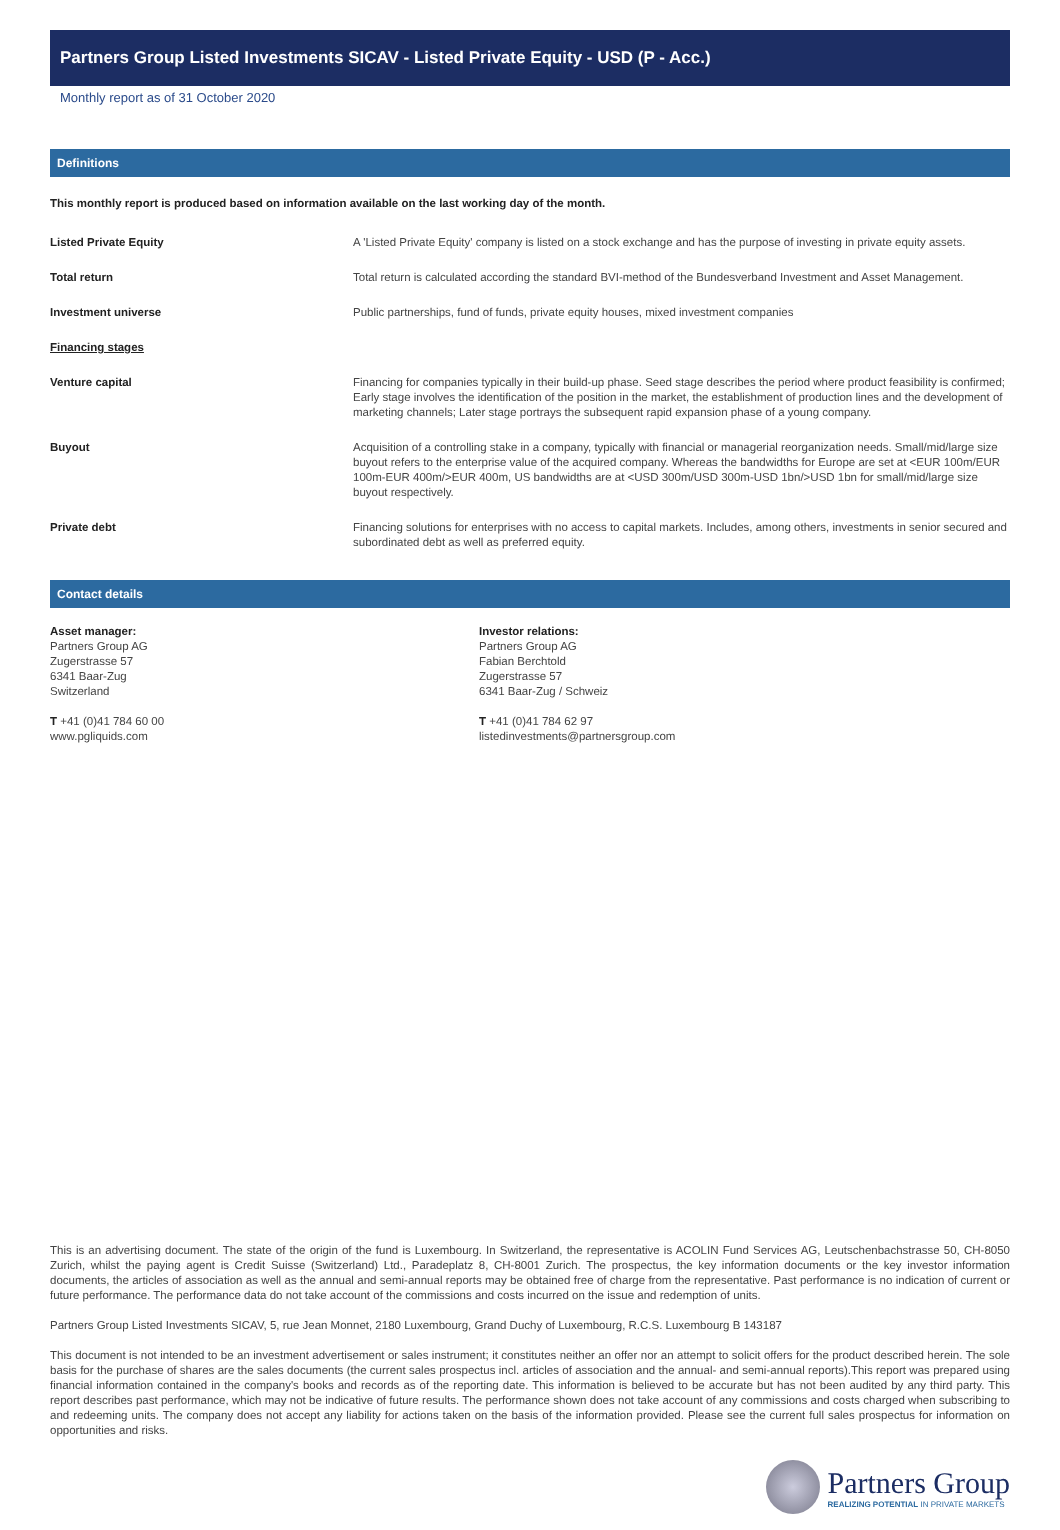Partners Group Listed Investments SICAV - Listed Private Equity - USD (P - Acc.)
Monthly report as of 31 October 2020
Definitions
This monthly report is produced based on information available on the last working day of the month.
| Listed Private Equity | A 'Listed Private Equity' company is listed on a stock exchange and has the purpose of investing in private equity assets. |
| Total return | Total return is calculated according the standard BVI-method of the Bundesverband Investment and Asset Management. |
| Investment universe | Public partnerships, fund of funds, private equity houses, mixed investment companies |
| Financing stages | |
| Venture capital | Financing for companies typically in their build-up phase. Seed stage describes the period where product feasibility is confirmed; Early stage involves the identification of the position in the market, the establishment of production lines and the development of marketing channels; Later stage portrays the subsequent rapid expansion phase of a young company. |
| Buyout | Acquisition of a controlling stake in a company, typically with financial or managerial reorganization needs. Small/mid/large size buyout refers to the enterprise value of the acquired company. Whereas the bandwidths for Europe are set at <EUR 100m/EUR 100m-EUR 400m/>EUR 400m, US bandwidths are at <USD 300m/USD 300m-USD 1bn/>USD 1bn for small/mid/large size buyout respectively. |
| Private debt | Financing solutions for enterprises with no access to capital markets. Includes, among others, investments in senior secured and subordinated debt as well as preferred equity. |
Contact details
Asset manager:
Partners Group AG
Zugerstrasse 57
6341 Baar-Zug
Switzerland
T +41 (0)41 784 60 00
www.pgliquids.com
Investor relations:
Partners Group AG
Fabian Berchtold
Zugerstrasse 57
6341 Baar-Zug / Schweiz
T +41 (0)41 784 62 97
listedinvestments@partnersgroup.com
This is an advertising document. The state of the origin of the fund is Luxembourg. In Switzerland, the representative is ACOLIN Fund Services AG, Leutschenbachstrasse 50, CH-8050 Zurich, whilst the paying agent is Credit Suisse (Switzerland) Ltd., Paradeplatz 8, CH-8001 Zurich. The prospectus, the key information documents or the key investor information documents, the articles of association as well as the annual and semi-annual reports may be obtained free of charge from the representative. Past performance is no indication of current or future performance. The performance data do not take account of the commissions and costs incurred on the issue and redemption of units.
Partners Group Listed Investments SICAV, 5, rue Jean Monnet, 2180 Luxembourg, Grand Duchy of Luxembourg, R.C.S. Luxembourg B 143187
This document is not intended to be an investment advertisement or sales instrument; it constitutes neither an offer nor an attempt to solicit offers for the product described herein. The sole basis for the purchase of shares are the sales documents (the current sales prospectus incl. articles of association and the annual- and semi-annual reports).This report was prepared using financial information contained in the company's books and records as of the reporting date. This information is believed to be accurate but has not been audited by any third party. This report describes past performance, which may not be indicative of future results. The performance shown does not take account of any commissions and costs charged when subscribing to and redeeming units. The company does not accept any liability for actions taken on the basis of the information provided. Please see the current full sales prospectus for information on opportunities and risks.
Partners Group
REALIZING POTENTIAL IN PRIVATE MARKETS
-*-*-
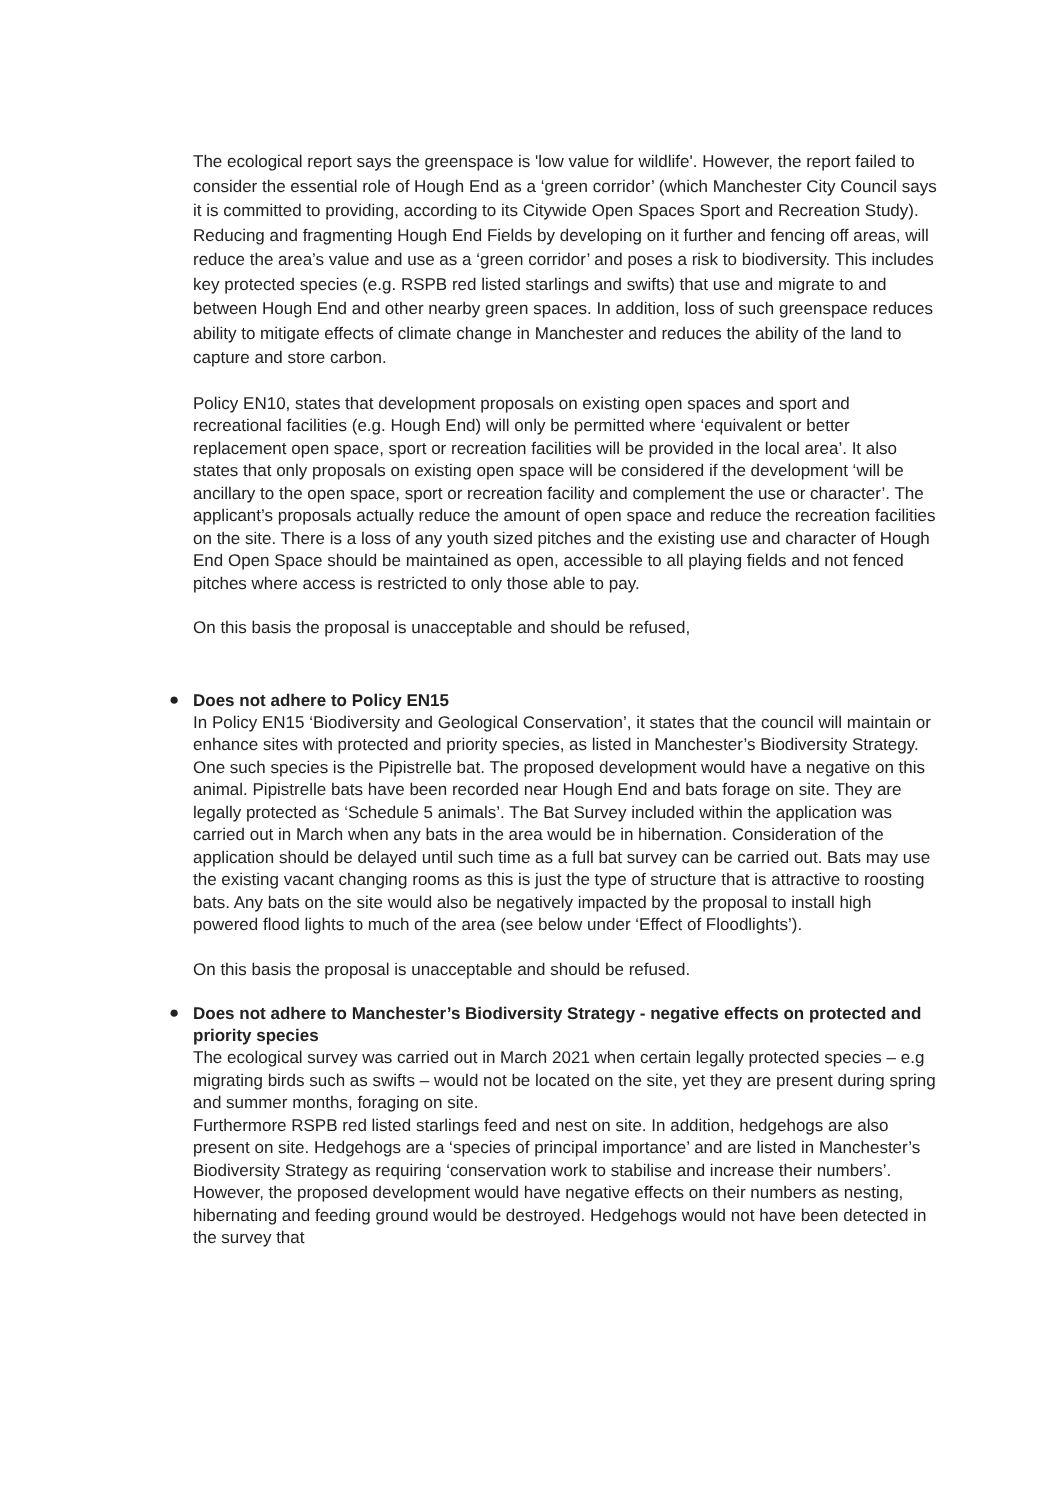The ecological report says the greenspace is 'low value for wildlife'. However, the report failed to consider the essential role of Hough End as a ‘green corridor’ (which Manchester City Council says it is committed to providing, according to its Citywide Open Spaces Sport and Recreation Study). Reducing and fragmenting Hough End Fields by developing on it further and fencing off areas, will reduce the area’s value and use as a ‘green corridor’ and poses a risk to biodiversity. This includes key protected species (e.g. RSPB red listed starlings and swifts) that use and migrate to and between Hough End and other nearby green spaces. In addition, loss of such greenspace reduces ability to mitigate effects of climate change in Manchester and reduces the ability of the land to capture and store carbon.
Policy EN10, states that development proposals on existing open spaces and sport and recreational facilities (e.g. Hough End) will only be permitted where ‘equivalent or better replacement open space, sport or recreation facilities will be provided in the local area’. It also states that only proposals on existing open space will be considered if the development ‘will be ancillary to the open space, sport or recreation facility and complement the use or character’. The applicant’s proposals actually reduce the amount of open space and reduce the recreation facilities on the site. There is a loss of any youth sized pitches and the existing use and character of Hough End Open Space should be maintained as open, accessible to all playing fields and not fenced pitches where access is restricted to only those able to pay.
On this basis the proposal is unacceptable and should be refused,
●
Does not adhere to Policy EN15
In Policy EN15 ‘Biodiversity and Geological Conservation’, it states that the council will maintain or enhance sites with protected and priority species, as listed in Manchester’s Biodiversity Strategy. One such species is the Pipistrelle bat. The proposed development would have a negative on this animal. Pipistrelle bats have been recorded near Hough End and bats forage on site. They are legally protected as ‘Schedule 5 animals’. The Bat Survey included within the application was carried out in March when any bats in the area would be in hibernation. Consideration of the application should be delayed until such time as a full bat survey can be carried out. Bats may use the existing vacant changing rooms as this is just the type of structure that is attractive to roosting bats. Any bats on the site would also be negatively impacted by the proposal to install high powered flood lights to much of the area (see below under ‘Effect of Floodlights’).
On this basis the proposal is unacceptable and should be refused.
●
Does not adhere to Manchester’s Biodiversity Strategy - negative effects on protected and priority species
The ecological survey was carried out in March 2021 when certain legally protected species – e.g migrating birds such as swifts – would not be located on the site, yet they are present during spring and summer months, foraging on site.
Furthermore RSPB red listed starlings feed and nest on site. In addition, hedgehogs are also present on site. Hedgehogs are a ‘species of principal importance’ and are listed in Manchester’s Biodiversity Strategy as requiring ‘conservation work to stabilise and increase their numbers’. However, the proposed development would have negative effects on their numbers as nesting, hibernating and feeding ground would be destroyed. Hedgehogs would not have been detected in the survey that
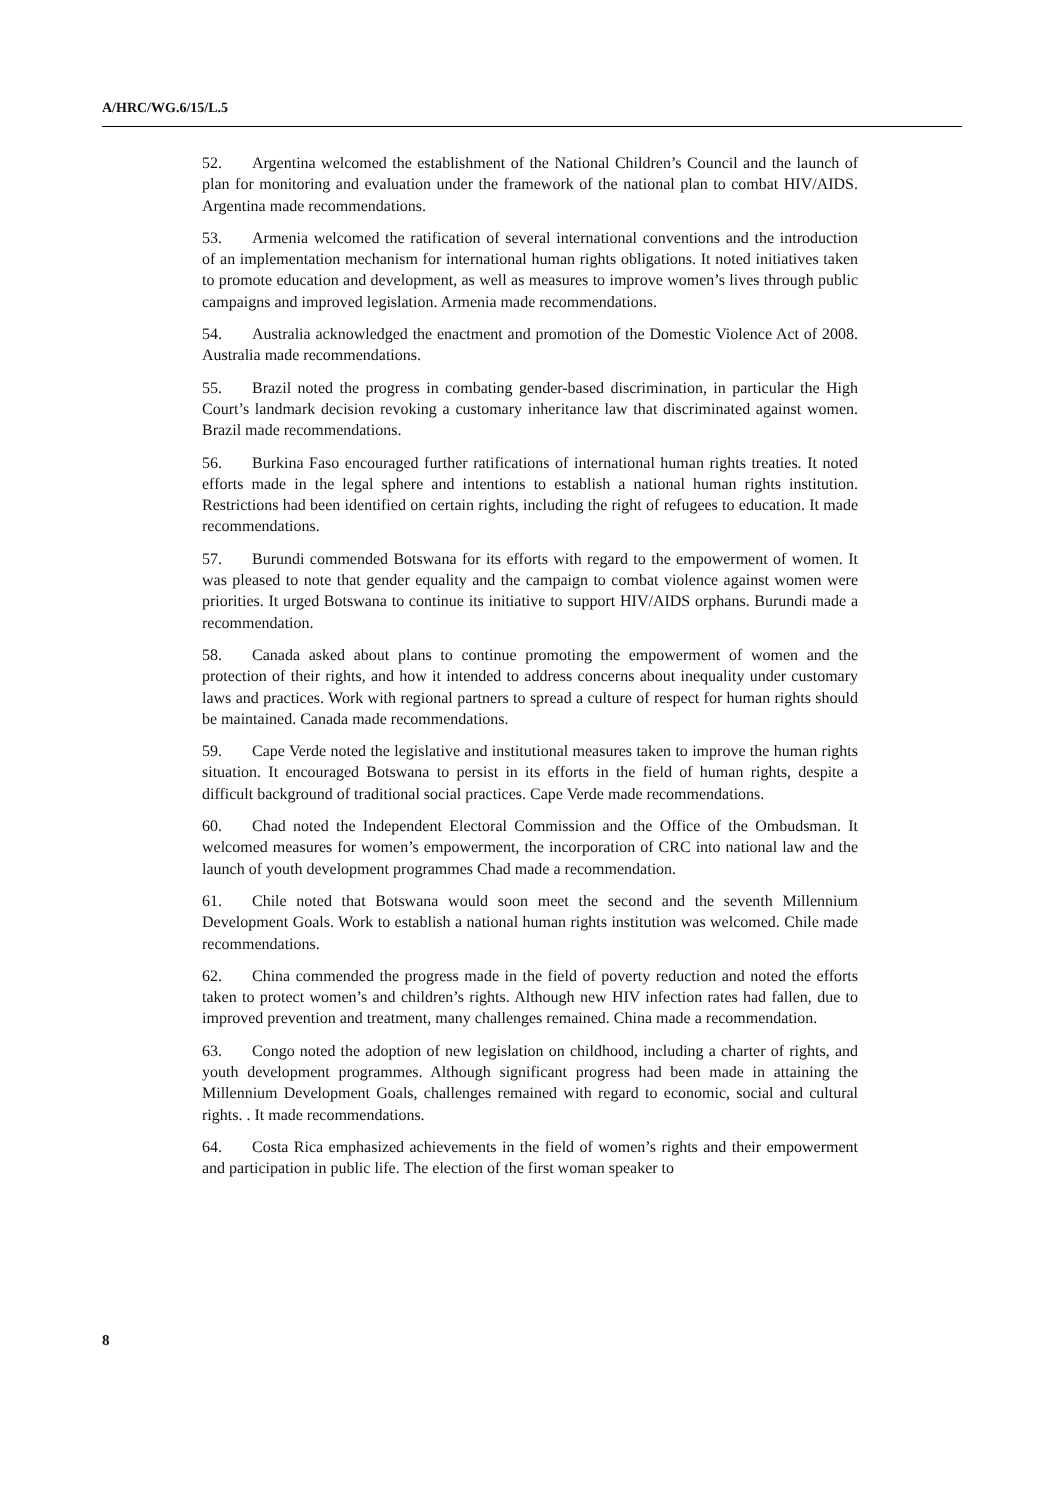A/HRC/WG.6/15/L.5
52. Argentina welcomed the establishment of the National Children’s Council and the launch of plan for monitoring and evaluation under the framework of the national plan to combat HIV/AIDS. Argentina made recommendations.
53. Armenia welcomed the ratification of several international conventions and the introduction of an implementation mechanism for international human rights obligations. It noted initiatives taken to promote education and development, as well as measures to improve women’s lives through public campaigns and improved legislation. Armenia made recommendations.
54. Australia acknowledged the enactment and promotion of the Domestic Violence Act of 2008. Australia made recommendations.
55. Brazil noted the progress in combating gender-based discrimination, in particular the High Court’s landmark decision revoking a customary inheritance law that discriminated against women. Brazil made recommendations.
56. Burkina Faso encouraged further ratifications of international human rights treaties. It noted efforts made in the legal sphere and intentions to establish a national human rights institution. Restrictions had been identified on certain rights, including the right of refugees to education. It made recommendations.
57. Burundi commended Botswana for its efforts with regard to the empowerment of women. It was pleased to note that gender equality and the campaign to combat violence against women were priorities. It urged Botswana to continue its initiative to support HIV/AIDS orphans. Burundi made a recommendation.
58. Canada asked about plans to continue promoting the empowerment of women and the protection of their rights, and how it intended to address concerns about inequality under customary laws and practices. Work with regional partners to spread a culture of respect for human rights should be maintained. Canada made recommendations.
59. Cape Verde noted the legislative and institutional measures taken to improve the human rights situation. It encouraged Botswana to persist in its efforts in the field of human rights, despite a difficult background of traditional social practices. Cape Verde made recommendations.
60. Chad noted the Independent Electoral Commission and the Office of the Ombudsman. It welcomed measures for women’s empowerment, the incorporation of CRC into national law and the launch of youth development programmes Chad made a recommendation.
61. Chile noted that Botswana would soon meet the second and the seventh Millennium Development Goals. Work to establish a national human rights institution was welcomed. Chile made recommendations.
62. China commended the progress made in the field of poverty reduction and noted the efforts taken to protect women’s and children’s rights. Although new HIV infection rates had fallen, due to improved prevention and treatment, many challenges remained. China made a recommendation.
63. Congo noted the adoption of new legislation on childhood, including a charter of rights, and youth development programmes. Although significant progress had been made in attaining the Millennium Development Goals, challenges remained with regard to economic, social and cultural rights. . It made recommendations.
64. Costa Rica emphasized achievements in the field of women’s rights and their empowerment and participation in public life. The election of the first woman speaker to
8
-*-*-
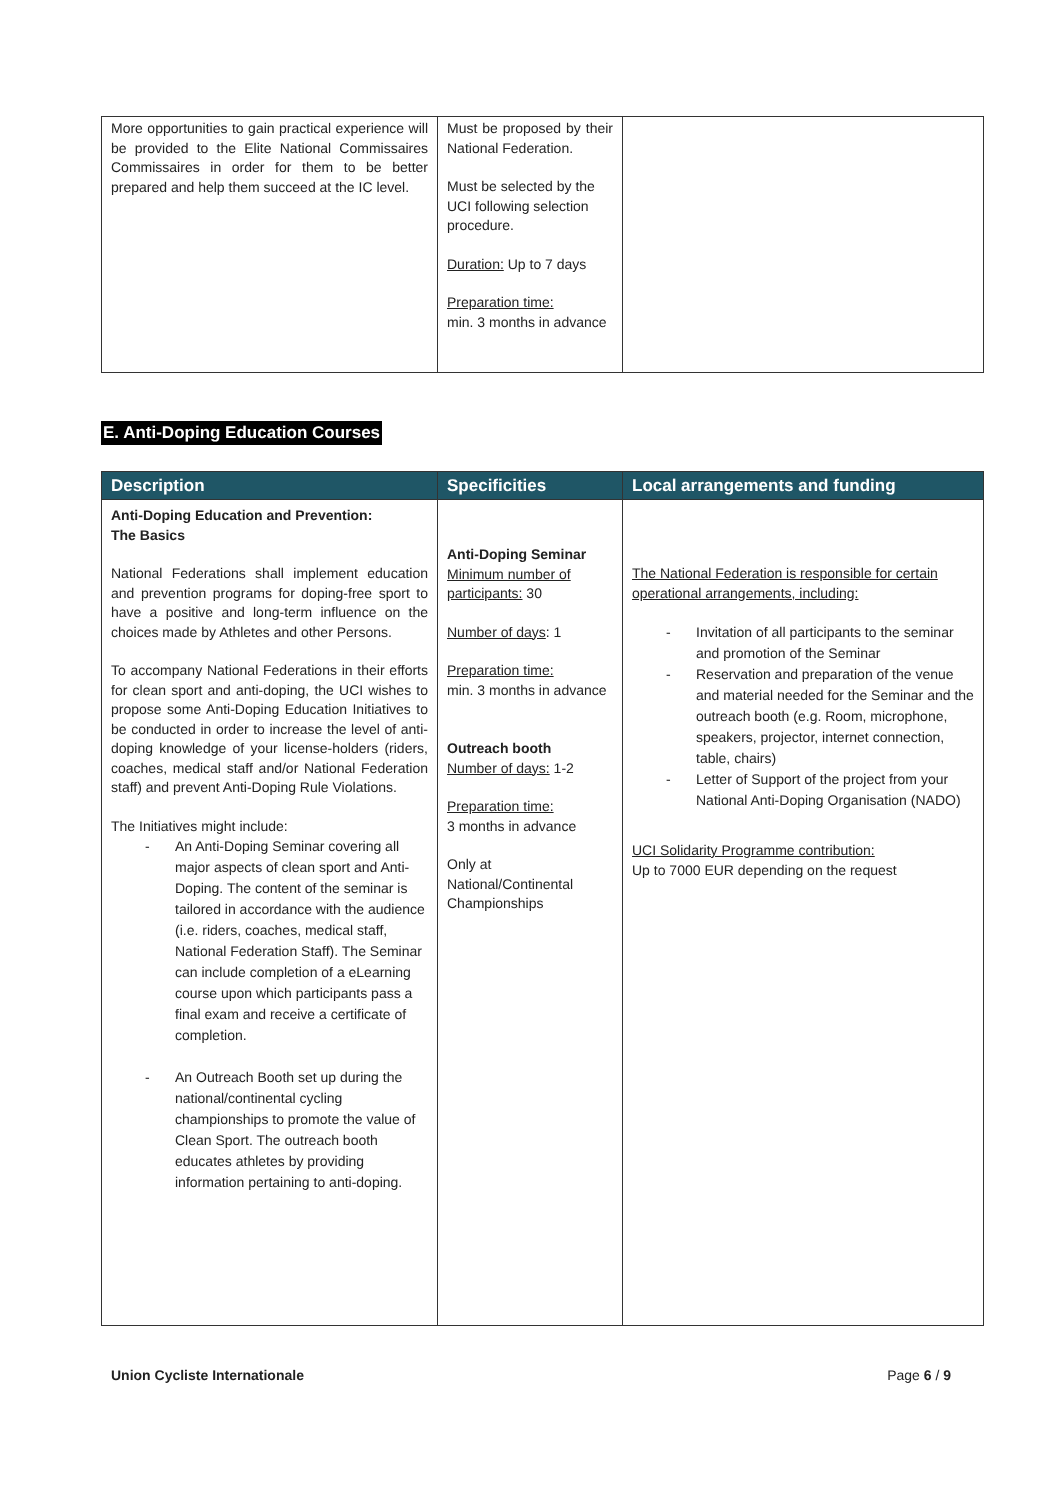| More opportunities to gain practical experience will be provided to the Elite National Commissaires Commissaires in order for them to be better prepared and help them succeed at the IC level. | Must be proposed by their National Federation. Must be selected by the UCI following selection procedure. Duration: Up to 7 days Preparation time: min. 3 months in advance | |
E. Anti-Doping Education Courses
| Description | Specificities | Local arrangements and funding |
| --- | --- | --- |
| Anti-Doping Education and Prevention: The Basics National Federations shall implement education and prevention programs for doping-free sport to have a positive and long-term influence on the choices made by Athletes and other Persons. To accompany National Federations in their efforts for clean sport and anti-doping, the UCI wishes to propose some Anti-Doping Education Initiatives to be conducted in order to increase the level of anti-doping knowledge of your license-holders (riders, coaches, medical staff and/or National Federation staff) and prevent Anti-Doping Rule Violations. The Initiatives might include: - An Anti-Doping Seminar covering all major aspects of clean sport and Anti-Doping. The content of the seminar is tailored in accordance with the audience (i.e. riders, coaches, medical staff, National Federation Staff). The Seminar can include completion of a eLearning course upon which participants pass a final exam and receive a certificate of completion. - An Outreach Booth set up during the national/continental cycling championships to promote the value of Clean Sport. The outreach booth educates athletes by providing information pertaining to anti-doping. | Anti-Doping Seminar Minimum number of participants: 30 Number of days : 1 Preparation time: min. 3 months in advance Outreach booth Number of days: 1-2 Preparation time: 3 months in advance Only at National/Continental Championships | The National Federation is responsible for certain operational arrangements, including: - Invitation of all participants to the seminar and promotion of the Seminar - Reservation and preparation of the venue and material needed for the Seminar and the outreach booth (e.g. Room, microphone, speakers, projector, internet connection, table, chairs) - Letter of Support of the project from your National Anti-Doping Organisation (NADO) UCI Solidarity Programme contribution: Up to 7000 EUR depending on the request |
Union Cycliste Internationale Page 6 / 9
-*-*-
Task goal: Say how many lines in the records hold the word "launch", giving the number by itself.

Response: 2